Pour conclure , cet épisode est déterminant. Le Prince qui est apparu jusque là miséricordieux, se sent brusquement gagné par une terrible jalousie et va presser son épouse de questions afin de connaître l’identité de l’homme qu’elel lui préfère. L’autre signe de cet amour est sa jalousie intense, tout aussi douloureuse . Deux souffrances se conjuguent en lui : celle de « mari », due à l’amour-propre d’abord, au souci de sa réputation, et celle de l’« amant », qui dépasse l’amour ordinaire d’un époux. Ainsi, il souffre d’abord qu’un autre ait pu obtenir ce que lui-même a été incapable d’obtenir : « Vous m’avez donné de la passion dès le premier moment que je vous ai vue ; vos rigueurs et votre possession n’ont pu l’éteindre : elle dure encore : je n’ai jamais pu vous donner de l’amour, et je vois que vous craignez d’en avoir pour un autre », C’est cette impuissance à se faire aimer qui justifie la violence de cette jalousie, présentée comme inévitable : Cette scène révèle le rôle que joue la société dans ce roman, dans la mesure où elle impose à l’individu une morale. Ainsi, l’héroïne se souvient ici des paroles de sa mère : « Songez à ce que vous devez à votre mari ; songez à ce que vous vous devez à vous-même, et pensez que vous allez perdre cette réputation que vous vous êtes acquise, et que je vous ai tant souhaitée ». Et c’est pour cette même raison qu’elle demande à son époux de la « conduire », c’est-à-dire de l’aider à conserver cette rigueur morale.

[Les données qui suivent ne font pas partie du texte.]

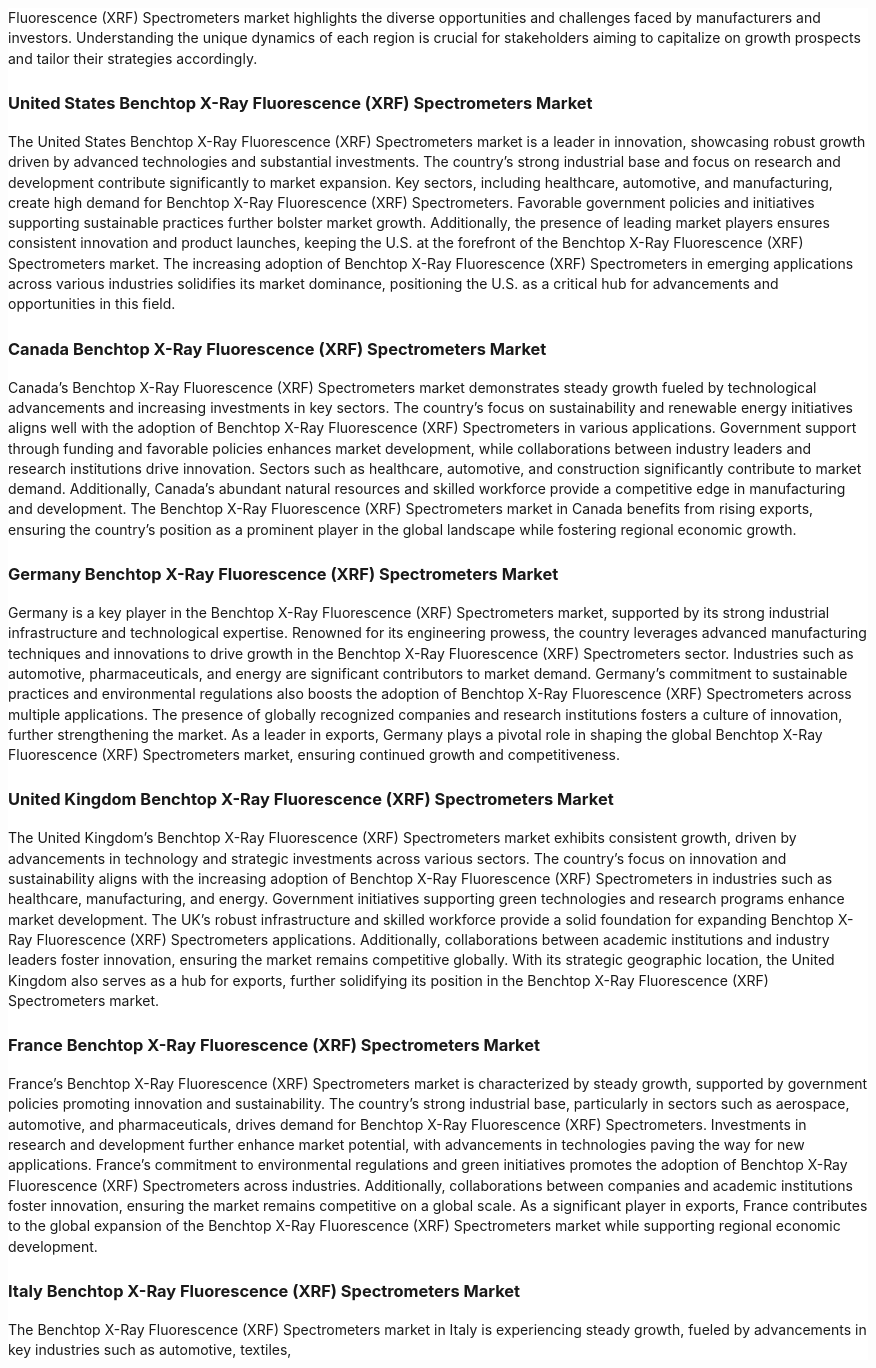 Fluorescence (XRF) Spectrometers market highlights the diverse opportunities and challenges faced by manufacturers and investors. Understanding the unique dynamics of each region is crucial for stakeholders aiming to capitalize on growth prospects and tailor their strategies accordingly.</p><h3>United States Benchtop X-Ray Fluorescence (XRF) Spectrometers Market</h3><p>The United States Benchtop X-Ray Fluorescence (XRF) Spectrometers market is a leader in innovation, showcasing robust growth driven by advanced technologies and substantial investments. The country&rsquo;s strong industrial base and focus on research and development contribute significantly to market expansion. Key sectors, including healthcare, automotive, and manufacturing, create high demand for Benchtop X-Ray Fluorescence (XRF) Spectrometers. Favorable government policies and initiatives supporting sustainable practices further bolster market growth. Additionally, the presence of leading market players ensures consistent innovation and product launches, keeping the U.S. at the forefront of the Benchtop X-Ray Fluorescence (XRF) Spectrometers market. The increasing adoption of Benchtop X-Ray Fluorescence (XRF) Spectrometers in emerging applications across various industries solidifies its market dominance, positioning the U.S. as a critical hub for advancements and opportunities in this field.</p><h3>Canada Benchtop X-Ray Fluorescence (XRF) Spectrometers Market</h3><p>Canada&rsquo;s Benchtop X-Ray Fluorescence (XRF) Spectrometers market demonstrates steady growth fueled by technological advancements and increasing investments in key sectors. The country&rsquo;s focus on sustainability and renewable energy initiatives aligns well with the adoption of Benchtop X-Ray Fluorescence (XRF) Spectrometers in various applications. Government support through funding and favorable policies enhances market development, while collaborations between industry leaders and research institutions drive innovation. Sectors such as healthcare, automotive, and construction significantly contribute to market demand. Additionally, Canada&rsquo;s abundant natural resources and skilled workforce provide a competitive edge in manufacturing and development. The Benchtop X-Ray Fluorescence (XRF) Spectrometers market in Canada benefits from rising exports, ensuring the country&rsquo;s position as a prominent player in the global landscape while fostering regional economic growth.</p><h3>Germany Benchtop X-Ray Fluorescence (XRF) Spectrometers Market</h3><p>Germany is a key player in the Benchtop X-Ray Fluorescence (XRF) Spectrometers market, supported by its strong industrial infrastructure and technological expertise. Renowned for its engineering prowess, the country leverages advanced manufacturing techniques and innovations to drive growth in the Benchtop X-Ray Fluorescence (XRF) Spectrometers sector. Industries such as automotive, pharmaceuticals, and energy are significant contributors to market demand. Germany&rsquo;s commitment to sustainable practices and environmental regulations also boosts the adoption of Benchtop X-Ray Fluorescence (XRF) Spectrometers across multiple applications. The presence of globally recognized companies and research institutions fosters a culture of innovation, further strengthening the market. As a leader in exports, Germany plays a pivotal role in shaping the global Benchtop X-Ray Fluorescence (XRF) Spectrometers market, ensuring continued growth and competitiveness.</p><h3>United Kingdom Benchtop X-Ray Fluorescence (XRF) Spectrometers Market</h3><p>The United Kingdom&rsquo;s Benchtop X-Ray Fluorescence (XRF) Spectrometers market exhibits consistent growth, driven by advancements in technology and strategic investments across various sectors. The country&rsquo;s focus on innovation and sustainability aligns with the increasing adoption of Benchtop X-Ray Fluorescence (XRF) Spectrometers in industries such as healthcare, manufacturing, and energy. Government initiatives supporting green technologies and research programs enhance market development. The UK&rsquo;s robust infrastructure and skilled workforce provide a solid foundation for expanding Benchtop X-Ray Fluorescence (XRF) Spectrometers applications. Additionally, collaborations between academic institutions and industry leaders foster innovation, ensuring the market remains competitive globally. With its strategic geographic location, the United Kingdom also serves as a hub for exports, further solidifying its position in the Benchtop X-Ray Fluorescence (XRF) Spectrometers market.</p><h3>France Benchtop X-Ray Fluorescence (XRF) Spectrometers Market</h3><p>France&rsquo;s Benchtop X-Ray Fluorescence (XRF) Spectrometers market is characterized by steady growth, supported by government policies promoting innovation and sustainability. The country&rsquo;s strong industrial base, particularly in sectors such as aerospace, automotive, and pharmaceuticals, drives demand for Benchtop X-Ray Fluorescence (XRF) Spectrometers. Investments in research and development further enhance market potential, with advancements in technologies paving the way for new applications. France&rsquo;s commitment to environmental regulations and green initiatives promotes the adoption of Benchtop X-Ray Fluorescence (XRF) Spectrometers across industries. Additionally, collaborations between companies and academic institutions foster innovation, ensuring the market remains competitive on a global scale. As a significant player in exports, France contributes to the global expansion of the Benchtop X-Ray Fluorescence (XRF) Spectrometers market while supporting regional economic development.</p><h3>Italy Benchtop X-Ray Fluorescence (XRF) Spectrometers Market</h3><p>The Benchtop X-Ray Fluorescence (XRF) Spectrometers market in Italy is experiencing steady growth, fueled by advancements in key industries such as automotive, textiles,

La dimension peu vraisemblable d’une telle scène fait intégralement partie des conventions romanesques et du projet narratif de Madame de La Fayette. Nemours, caché, entend cette conversation. Non seulement, il ne peut plus ignorer l’amour de la Princesse pour lui, mais, surtout, il ne pourra pas s’empêcher d’en parler à son ami, le Vidame de Chartres, en dissimulant la vérité sous couvert d’une anecdote arrivée à un de ses amis. Cette indiscrétion lui sera fatale car le Vidame trahira cette confidence, à son tour répétée à la Princesse, qui elle-même, persuadée que son mari l’a trahie, lui adresse de violents reproches… Cet aveu, rendu pathétique par sa mise en scène, est donc un tournant dans l’œuvre, qui détermine son issue fatale.